Understanding Your Credit Score: A Guide for High School and College Students

Monika Elguezabal |

As a high school or college student, you might not think much about your credit score right now, but you’ll need to understand it soon. Your credit score can impact everything from getting a credit card to buying a car or even renting an apartment. In this guide, I'll break down what a credit score is, how it's calculated, and why it’s important to start thinking about it early.

What is a Credit Score?

Simply put, your credit score is a number that shows how good you are at managing money and paying back borrowed money. It’s used by banks, credit card companies, and even landlords to decide whether to lend you money or allow you to rent a place. A higher score means you’re more likely to get approved for things like loans or credit cards, and you’ll probably get better terms, like lower interest rates.

How is Your Credit Score Calculated?

Your credit score is based on five key factors. Each factor is weighted differently, meaning some affect your score more than others. Here’s what goes into your score:

  1. Payment History (35%)
    • This is the most important factor. It looks at whether you’ve paid your bills on time. Late payments, missed payments, and defaults can hurt your score. Since you probably don’t have a ton of credit history yet, this might not be a huge factor for you—but it’s something to keep in mind if you open any accounts.
  2. Amounts Owed (30%)
    • This shows how much you owe compared to your total available credit. For example, if you have a credit card with a $1,000 limit and you owe $800, that’s 80% of your available credit. Using too much of your available credit (called “credit utilization”) can lower your score. It's a good idea to keep your credit card balances below 30% of your limit.
  3. Length of Credit History (15%)
    • The longer you’ve had credit, the better. This shows how experienced you are at managing money. If you're just starting to build credit, don’t worry too much about this—it just means that the more responsible you are with credit, the better your score will become over time.
  4. New Credit (10%)
    • Every time you apply for credit, the company makes a “hard inquiry” on your credit report, which can cause a slight drop in your score. If you open a lot of new credit accounts in a short period, it can look like you’re taking on too much debt, which can lower your score.
  5. Types of Credit Used (10%)
    • Having a mix of credit types—like credit cards, student loans, or auto loans—can boost your score. But don’t rush into opening different types of accounts just to boost your score. A few well-managed credit cards are usually enough to start with.

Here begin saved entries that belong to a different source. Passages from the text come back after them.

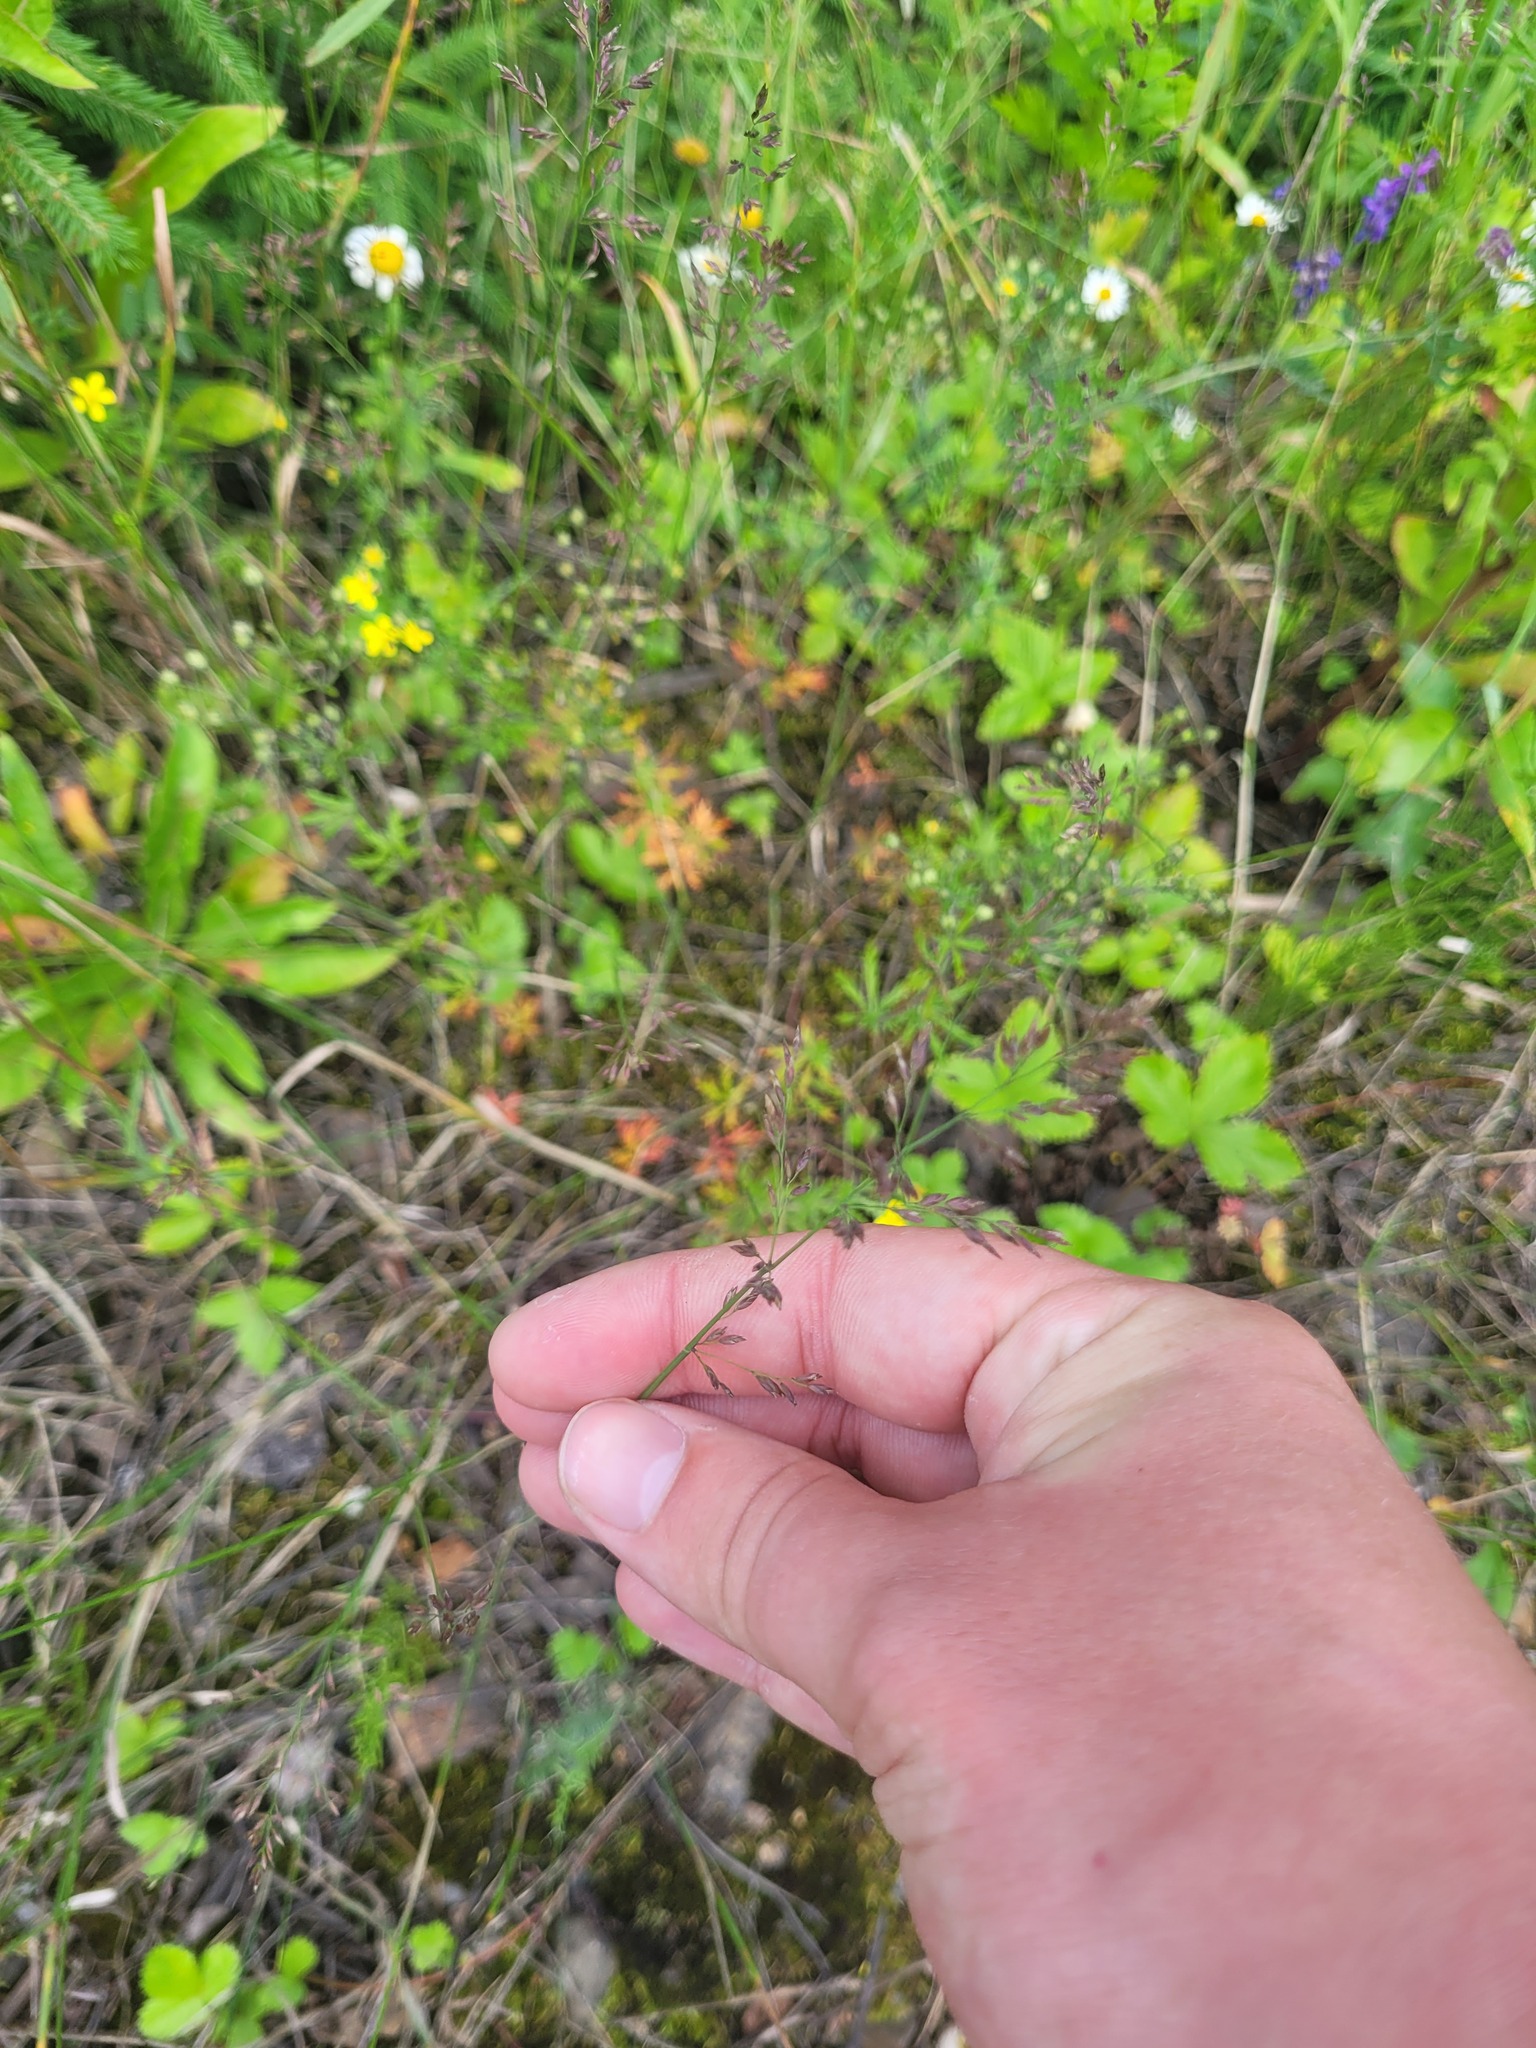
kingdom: Plantae
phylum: Tracheophyta
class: Liliopsida
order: Poales
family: Poaceae
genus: Poa
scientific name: Poa compressa
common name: Canada bluegrass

Why is Your Credit Score Important?

Even if you don’t plan to take out a loan right now, your credit score will matter in the future. Here’s why. When you apply for a credit card, car loan, or even a student loan, lenders will check your credit score to decide whether to approve you and your interest rates. A higher score means better chances of getting approved and lower interest rates. When you are ready to rent an apartment, many landlords check your credit scores before renting to you. A lower score might mean a higher security deposit, or in some cases, they may not rent to you at all. And finally, some employers check credit scores when hiring, especially if the job involves handling money or financial responsibility. A good score can help you stand out as a responsible candidate.

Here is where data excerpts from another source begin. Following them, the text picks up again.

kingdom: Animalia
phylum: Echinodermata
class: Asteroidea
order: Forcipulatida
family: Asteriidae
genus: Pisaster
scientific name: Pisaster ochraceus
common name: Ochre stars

How to Start Building Good Credit

If you’re just starting to build credit, don’t worry—there are simple steps you can take:

  1. Start with a Student Credit Card
    • If you're in college, look for credit cards designed for students. These cards often have lower credit limits, which makes it easier to manage your spending. Just make sure to pay off the balance in full each month to avoid interest.
  2. Pay Bills on Time
    • The most important thing you can do for your credit score is to pay your bills on time. Set up reminders on your phone or automatic payments to make sure you never miss a payment.
  3. Keep Your Credit Utilization Low
    • Don’t use all your available credit. A good rule is to keep your credit card balance below 30% of your limit. For example, if your credit card limit is $1,000, try to keep your balance below $300.
  4. Avoid Opening Too Many Accounts
    • Every time you apply for credit, it shows up as an inquiry on your credit report. Too many inquiries in a short period can hurt your score. Only apply for credit when you really need it.
  5. Check Your Credit Report
    • Errors on your credit report can hurt your score. You’re entitled to a free report from each of the three major credit bureaus once a year, so take advantage of that.

Conclusion

Your credit score might not seem important now, but it will play a big role in your financial future. By understanding how it works and taking steps to build good credit early, you’ll be setting yourself up for success when it’s time to borrow money, buy a car, or rent your first apartment.

Start small, be responsible, and your credit score will grow, giving you access to better financial opportunities as you get older.